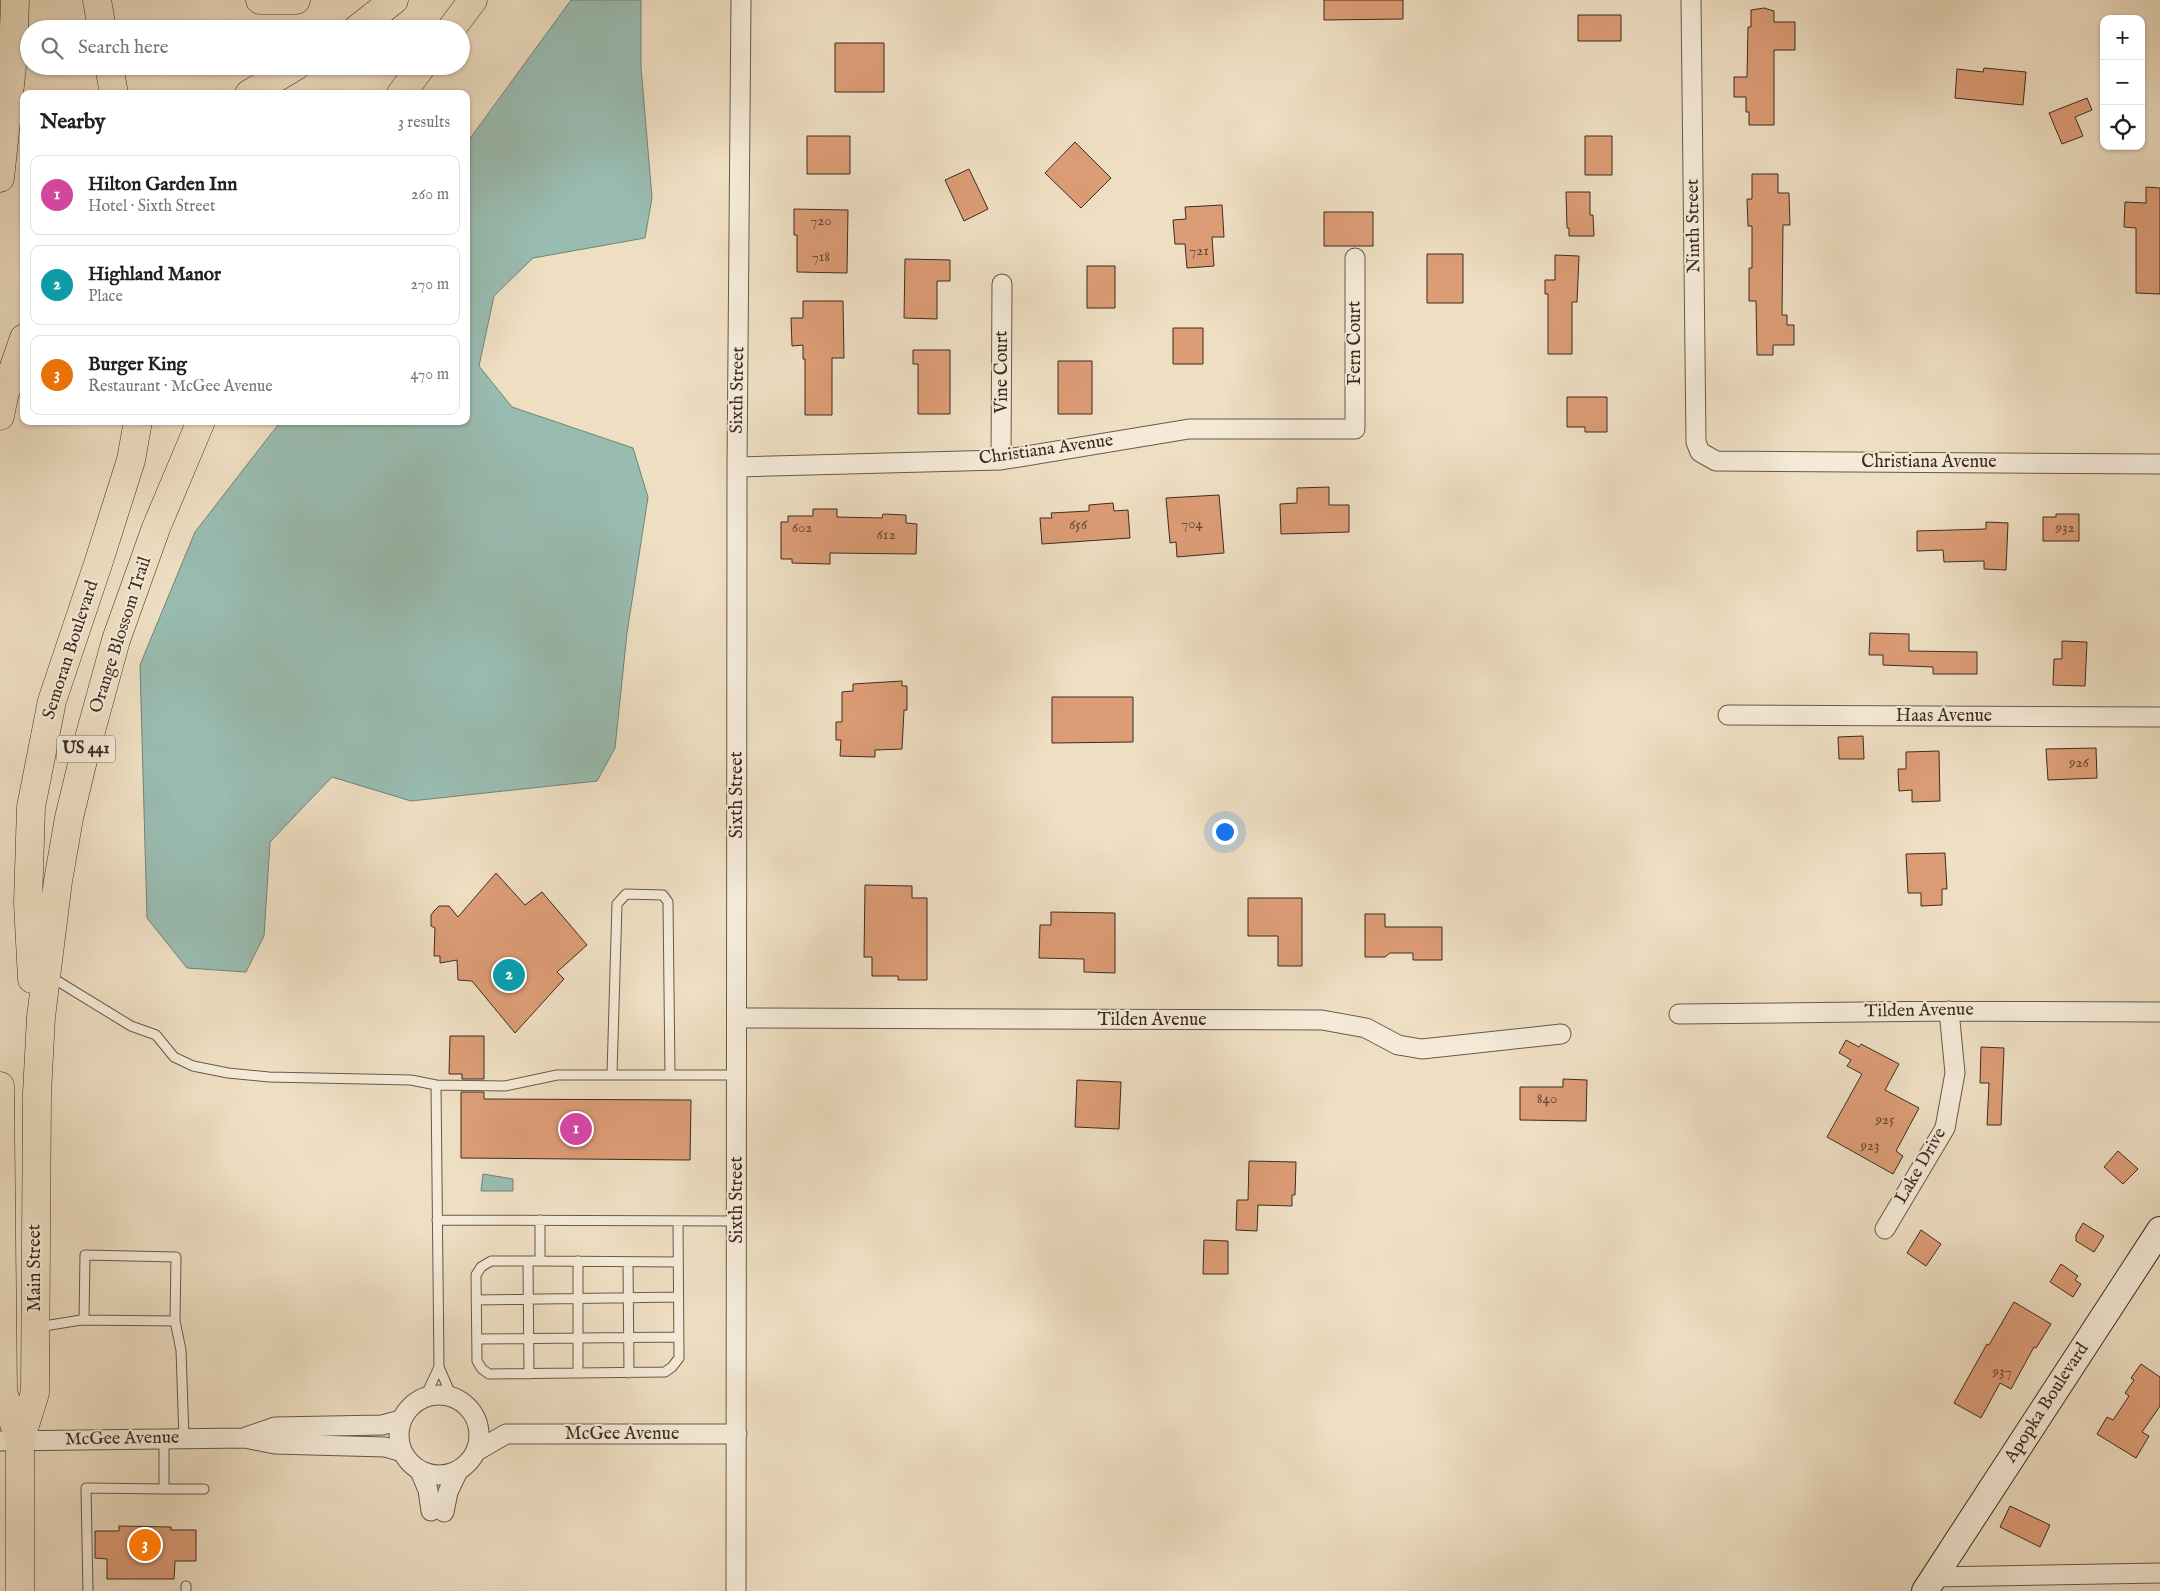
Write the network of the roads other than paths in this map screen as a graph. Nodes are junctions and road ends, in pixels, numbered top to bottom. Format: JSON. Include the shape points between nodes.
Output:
{"nodes":[{"id":1,"x":16,"y":0,"type":"edge"},
{"id":2,"x":97,"y":0,"type":"edge"},
{"id":3,"x":260,"y":0,"type":"edge"},
{"id":4,"x":296,"y":0,"type":"edge"},
{"id":5,"x":394,"y":0,"type":"edge"},
{"id":6,"x":461,"y":0,"type":"edge"},
{"id":7,"x":473,"y":0,"type":"edge"},
{"id":8,"x":742,"y":0,"type":"edge"},
{"id":9,"x":1691,"y":0,"type":"edge"},
{"id":10,"x":100,"y":20,"type":"edge"},
{"id":11,"x":368,"y":20,"type":"edge"},
{"id":12,"x":453,"y":20,"type":"edge"},
{"id":13,"x":457,"y":20,"type":"edge"},
{"id":14,"x":111,"y":75,"type":"edge"},
{"id":15,"x":281,"y":75,"type":"edge"},
{"id":16,"x":415,"y":75,"type":"edge"},
{"id":17,"x":113,"y":90,"type":"edge"},
{"id":18,"x":256,"y":90,"type":"edge"},
{"id":19,"x":404,"y":90,"type":"edge"},
{"id":20,"x":0,"y":178,"type":"edge"},
{"id":21,"x":1355,"y":258,"type":"dead end"},
{"id":22,"x":1002,"y":284,"type":"dead end"},
{"id":23,"x":20,"y":350,"type":"edge"},
{"id":24,"x":0,"y":416,"type":"edge"},
{"id":25,"x":137,"y":425,"type":"edge"},
{"id":26,"x":199,"y":425,"type":"edge"},
{"id":27,"x":1355,"y":428,"type":"joint"},
{"id":28,"x":1700,"y":452,"type":"joint"},
{"id":29,"x":1002,"y":460,"type":"junction"},
{"id":30,"x":2160,"y":464,"type":"edge"},
{"id":31,"x":737,"y":466,"type":"junction"},
{"id":32,"x":1728,"y":715,"type":"dead end"},
{"id":33,"x":2160,"y":717,"type":"edge"},
{"id":34,"x":46,"y":974,"type":"junction"},
{"id":35,"x":1949,"y":1010,"type":"junction"},
{"id":36,"x":2160,"y":1012,"type":"edge"},
{"id":37,"x":1679,"y":1014,"type":"dead end"},
{"id":38,"x":737,"y":1018,"type":"junction"},
{"id":39,"x":1561,"y":1034,"type":"dead end"},
{"id":40,"x":612,"y":1074,"type":"junction"},
{"id":41,"x":670,"y":1075,"type":"junction"},
{"id":42,"x":737,"y":1075,"type":"junction"},
{"id":43,"x":436,"y":1085,"type":"junction"},
{"id":44,"x":0,"y":1086,"type":"edge"},
{"id":45,"x":37,"y":1093,"type":"junction"},
{"id":46,"x":437,"y":1220,"type":"junction"},
{"id":47,"x":540,"y":1220,"type":"junction"},
{"id":48,"x":678,"y":1220,"type":"junction"},
{"id":49,"x":737,"y":1221,"type":"junction"},
{"id":50,"x":1885,"y":1229,"type":"dead end"},
{"id":51,"x":2160,"y":1230,"type":"edge"},
{"id":52,"x":528,"y":1262,"type":"junction"},
{"id":53,"x":540,"y":1262,"type":"junction"},
{"id":54,"x":578,"y":1262,"type":"junction"},
{"id":55,"x":628,"y":1262,"type":"junction"},
{"id":56,"x":678,"y":1262,"type":"junction"},
{"id":57,"x":678,"y":1297,"type":"junction"},
{"id":58,"x":578,"y":1298,"type":"junction"},
{"id":59,"x":628,"y":1298,"type":"junction"},
{"id":60,"x":528,"y":1299,"type":"junction"},
{"id":61,"x":476,"y":1300,"type":"junction"},
{"id":62,"x":84,"y":1320,"type":"junction"},
{"id":63,"x":175,"y":1321,"type":"junction"},
{"id":64,"x":35,"y":1328,"type":"junction"},
{"id":65,"x":679,"y":1337,"type":"junction"},
{"id":66,"x":578,"y":1338,"type":"junction"},
{"id":67,"x":629,"y":1338,"type":"junction"},
{"id":68,"x":477,"y":1339,"type":"junction"},
{"id":69,"x":528,"y":1339,"type":"junction"},
{"id":70,"x":439,"y":1368,"type":"junction"},
{"id":71,"x":629,"y":1372,"type":"junction"},
{"id":72,"x":578,"y":1373,"type":"junction"},
{"id":73,"x":529,"y":1374,"type":"junction"},
{"id":74,"x":425,"y":1397,"type":"junction"},
{"id":75,"x":452,"y":1397,"type":"junction"},
{"id":76,"x":472,"y":1413,"type":"junction"},
{"id":77,"x":401,"y":1420,"type":"junction"},
{"id":78,"x":506,"y":1434,"type":"junction"},
{"id":79,"x":737,"y":1434,"type":"junction"},
{"id":80,"x":164,"y":1438,"type":"junction"},
{"id":81,"x":184,"y":1438,"type":"junction"},
{"id":82,"x":245,"y":1438,"type":"junction"},
{"id":83,"x":10,"y":1440,"type":"edge"},
{"id":84,"x":402,"y":1452,"type":"junction"},
{"id":85,"x":475,"y":1452,"type":"junction"},
{"id":86,"x":420,"y":1471,"type":"junction"},
{"id":87,"x":458,"y":1471,"type":"junction"},
{"id":88,"x":164,"y":1489,"type":"junction"},
{"id":89,"x":204,"y":1489,"type":"dead end"},
{"id":90,"x":2160,"y":1573,"type":"edge"},
{"id":91,"x":1930,"y":1584,"type":"edge"},
{"id":92,"x":20,"y":1591,"type":"edge"},
{"id":93,"x":88,"y":1591,"type":"edge"},
{"id":94,"x":736,"y":1591,"type":"edge"}],
"edges":[{"from":1,"to":20,"type":"main road"},
{"from":2,"to":10,"type":"main road"},
{"from":3,"to":4,"type":"main road"},
{"from":5,"to":11,"type":"main road"},
{"from":6,"to":12,"type":"main road"},
{"from":7,"to":13,"type":"main road"},
{"from":8,"to":31,"type":"street","name":"Sixth Street"},
{"from":9,"to":28,"type":"street","name":"Ninth Street","via":[[1696,442]]},
{"from":14,"to":17,"type":"main road"},
{"from":15,"to":18,"type":"main road"},
{"from":16,"to":19,"type":"main road"},
{"from":21,"to":27,"type":"street","name":"Fern Court"},
{"from":22,"to":29,"type":"street","name":"Vine Court"},
{"from":23,"to":24,"type":"main road"},
{"from":25,"to":45,"type":"main road","name":"Semoran Boulevard","via":[[131,460],[100,561],[52,701],[31,807],[28,903]]},
{"from":26,"to":34,"type":"main road","name":"Orange Blossom Trail","number":"US 441","via":[[149,547],[98,703],[68,827]]},
{"from":27,"to":29,"type":"street","name":"Christiana Avenue","via":[[1189,429]]},
{"from":28,"to":30,"type":"street","name":"Christiana Avenue","via":[[1716,461]]},
{"from":29,"to":31,"type":"street","name":"Christiana Avenue"},
{"from":31,"to":38,"type":"street","name":"Sixth Street"},
{"from":32,"to":33,"type":"street","name":"Haas Avenue"},
{"from":34,"to":43,"type":"lane","via":[[131,1026],[156,1035],[174,1056],[193,1066],[269,1077],[411,1080]]},
{"from":34,"to":45,"type":"main road","name":"Orange Blossom Trail","number":"US 441"},
{"from":35,"to":36,"type":"street","name":"Tilden Avenue"},
{"from":35,"to":37,"type":"street","name":"Tilden Avenue"},
{"from":35,"to":50,"type":"street","name":"Lake Drive","via":[[1955,1073],[1945,1128]]},
{"from":38,"to":39,"type":"street","name":"Tilden Avenue","via":[[1322,1020],[1366,1028],[1398,1045],[1422,1048]]},
{"from":38,"to":42,"type":"street","name":"Sixth Street"},
{"from":40,"to":41,"type":"lane"},
{"from":40,"to":41,"type":"lane","via":[[617,904],[626,894],[664,895],[668,902]]},
{"from":40,"to":43,"type":"lane","via":[[557,1075],[504,1086]]},
{"from":41,"to":42,"type":"lane"},
{"from":42,"to":49,"type":"street","name":"Sixth Street"},
{"from":43,"to":46,"type":"lane"},
{"from":44,"to":83,"type":"main road","name":"Main Street","number":"US 441","via":[[3,1392]]},
{"from":45,"to":64,"type":"main road","name":"Main Street","number":"US 441"},
{"from":46,"to":47,"type":"lane"},
{"from":46,"to":70,"type":"lane"},
{"from":47,"to":48,"type":"lane"},
{"from":47,"to":53,"type":"lane"},
{"from":48,"to":49,"type":"lane"},
{"from":48,"to":56,"type":"lane"},
{"from":49,"to":79,"type":"street","name":"Sixth Street"},
{"from":51,"to":91,"type":"street","name":"Apopka Boulevard"},
{"from":52,"to":53,"type":"lane"},
{"from":52,"to":60,"type":"lane"},
{"from":52,"to":61,"type":"lane","via":[[490,1262],[481,1267],[476,1275]]},
{"from":53,"to":54,"type":"lane"},
{"from":54,"to":55,"type":"lane"},
{"from":54,"to":58,"type":"lane"},
{"from":55,"to":56,"type":"lane"},
{"from":55,"to":59,"type":"lane"},
{"from":56,"to":57,"type":"lane"},
{"from":57,"to":59,"type":"lane"},
{"from":57,"to":65,"type":"lane"},
{"from":58,"to":59,"type":"lane"},
{"from":58,"to":60,"type":"lane"},
{"from":58,"to":66,"type":"lane"},
{"from":59,"to":67,"type":"lane"},
{"from":60,"to":61,"type":"lane"},
{"from":60,"to":69,"type":"lane"},
{"from":61,"to":68,"type":"lane"},
{"from":62,"to":63,"type":"lane"},
{"from":62,"to":63,"type":"lane","via":[[85,1255],[176,1257]]},
{"from":62,"to":64,"type":"lane"},
{"from":63,"to":81,"type":"lane","via":[[181,1350]]},
{"from":64,"to":83,"type":"main road","name":"Main Street","number":"US 441","via":[[35,1393]]},
{"from":65,"to":67,"type":"lane"},
{"from":65,"to":71,"type":"lane","via":[[679,1358],[672,1368],[665,1372]]},
{"from":66,"to":67,"type":"lane"},
{"from":66,"to":69,"type":"lane"},
{"from":66,"to":72,"type":"lane"},
{"from":67,"to":71,"type":"lane"},
{"from":68,"to":69,"type":"lane"},
{"from":68,"to":73,"type":"lane","via":[[477,1361],[489,1374]]},
{"from":69,"to":73,"type":"lane"},
{"from":70,"to":74,"type":"lane"},
{"from":70,"to":75,"type":"lane"},
{"from":71,"to":72,"type":"lane"},
{"from":72,"to":73,"type":"lane"},
{"from":74,"to":75,"type":"street"},
{"from":74,"to":77,"type":"street","via":[[407,1410]]},
{"from":75,"to":76,"type":"street"},
{"from":76,"to":78,"type":"street"},
{"from":76,"to":85,"type":"street","via":[[479,1439]]},
{"from":77,"to":82,"type":"street","name":"McGee Avenue","via":[[382,1425],[275,1427]]},
{"from":77,"to":84,"type":"street"},
{"from":78,"to":79,"type":"street","name":"McGee Avenue"},
{"from":78,"to":85,"type":"street"},
{"from":79,"to":94,"type":"street","name":"Sixth Street"},
{"from":80,"to":81,"type":"street","name":"McGee Avenue"},
{"from":80,"to":83,"type":"street","name":"McGee Avenue"},
{"from":80,"to":88,"type":"lane"},
{"from":81,"to":82,"type":"street","name":"McGee Avenue"},
{"from":82,"to":84,"type":"street","name":"McGee Avenue","via":[[274,1444],[385,1447]]},
{"from":83,"to":92,"type":"main road","name":"Main Street","number":"US 441"},
{"from":84,"to":86,"type":"street"},
{"from":85,"to":87,"type":"street"},
{"from":86,"to":87,"type":"street","via":[[433,1475]]},
{"from":86,"to":87,"type":"street","via":[[438,1511]]},
{"from":88,"to":89,"type":"lane"},
{"from":88,"to":93,"type":"lane","via":[[86,1488]]},
{"from":90,"to":91,"type":"street"}]}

============

**The problem**
Tally the lines in the material above that contain "dead". Respond with the number and nothing else.

**Task solution**
7